COLLEGE basketball's premier championship event, the National Collegiate Athletic Association (NCAA) men's tournament, has emerged as one of the top attractions on the United States sports calendar. It delivered again this year, with "March Madness" culminating in a historic achievement as Duke University became the first repeat champion in 19 years (UCLA had a seven-year run ended in 1973).
The Blue Devils struggled a bit near the end of their 36-game season, but they displayed the heart of a champion down the stretch, beating Michigan's "Fab Five" freshmen 71-51 in the April 6 championship game in Minneapolis.

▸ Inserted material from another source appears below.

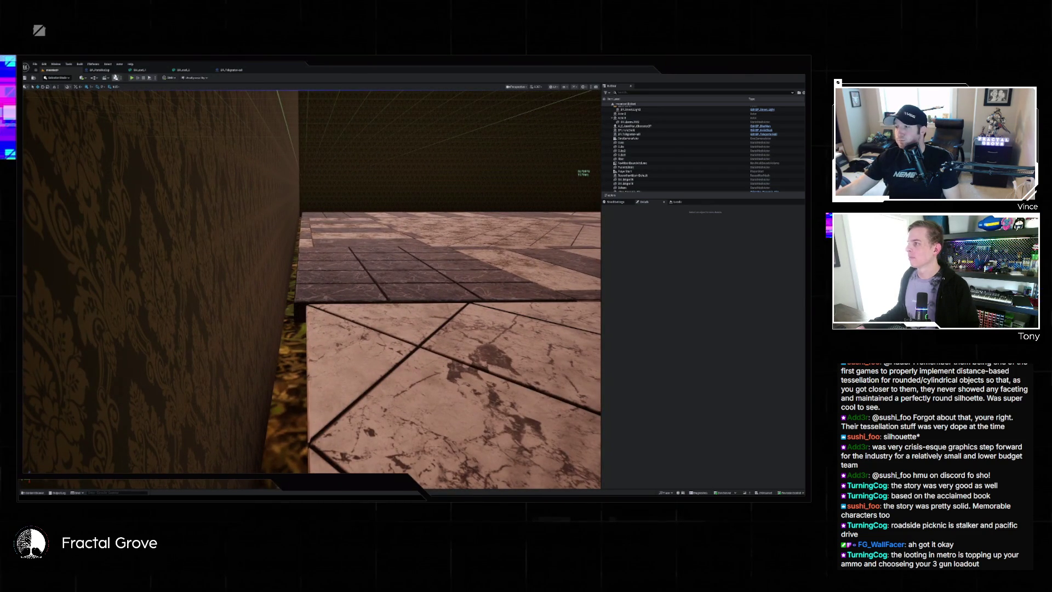
click(222, 71)
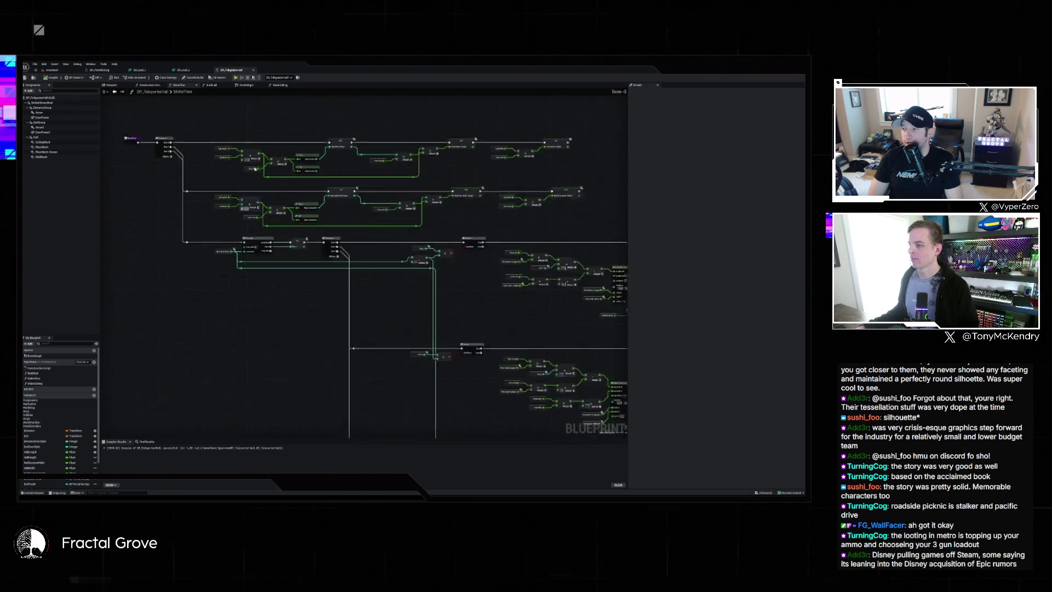
scroll(255, 167, down, 2)
scroll(257, 169, down, 1)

The whirlwind basketball playoff has soared in popularity, in part because of extensive TV coverage, a white-knuckle, single-elimination format, and a wide distribution of talented players.

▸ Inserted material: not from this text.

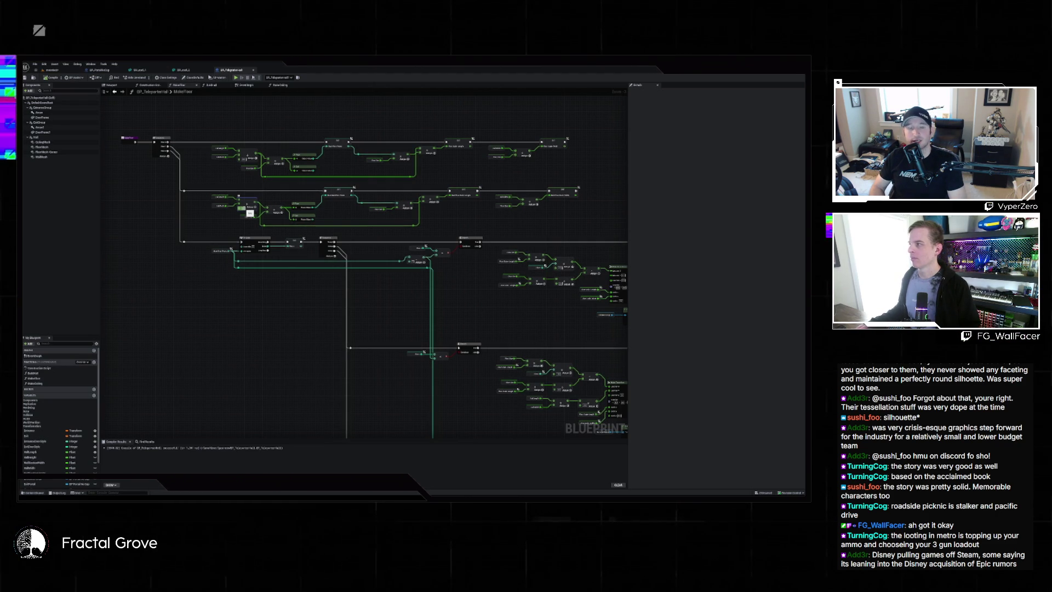
click(52, 69)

The athleticism is so striking that after a while one may wonder, as a recent New York Times headline did, "Do Basketball Players Crack a College Book?" In the accompanying column, Ira Berkow made the point that the "glitzy" NCAA tournament rarely conveys any sense to television viewers that the players are students. He sees a golden opportunity here for spotlighting the educational connection by airing taped segments showing athletes in classrooms and talking about their educational experiences. The int ent would be to go deeper than simple stay-in-school messages.
This suggestion merits serious consideration, given ongoing efforts to reform college athletics, such as improving player graduation rates. Duke, by the way, sets a high standard in this area.

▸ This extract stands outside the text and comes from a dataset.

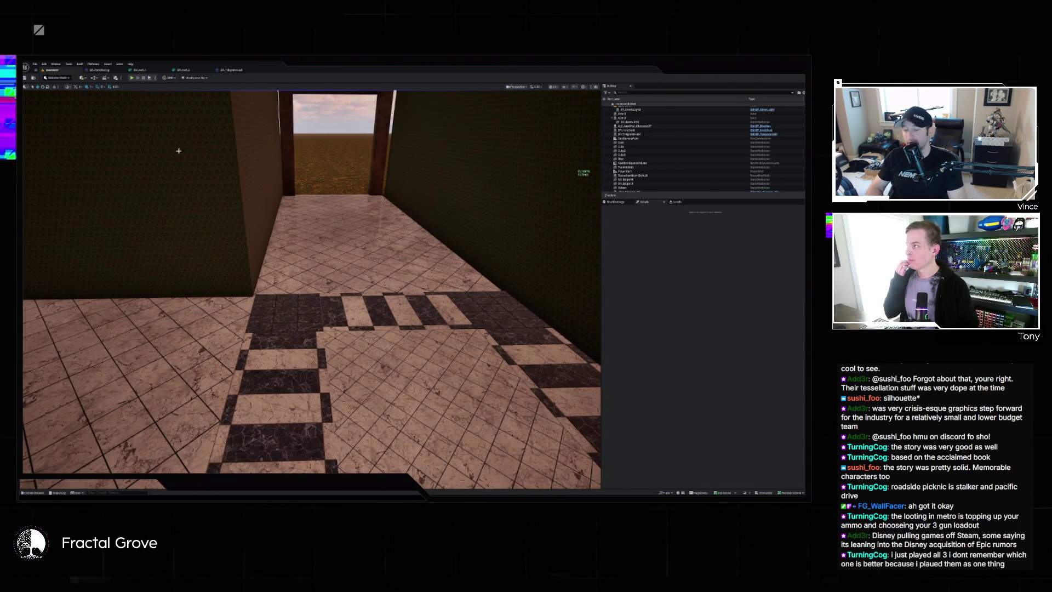
click(96, 71)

Another question bears asking, however: "Do basketball coaches ever teach a class?" Few do at the major-college level, which is a shame because it limits their standing as educators.
If the NCAA required all coaches to teach at least a class or two, what would the impact be? Coaches might begin to think of themselves as actual faculty members, possibly with tenure. If fired from coaching, they could retain teaching positions. This might lead to less cheating in recruiting, less time away from campus wooing high school prospects, and more integration into campus life.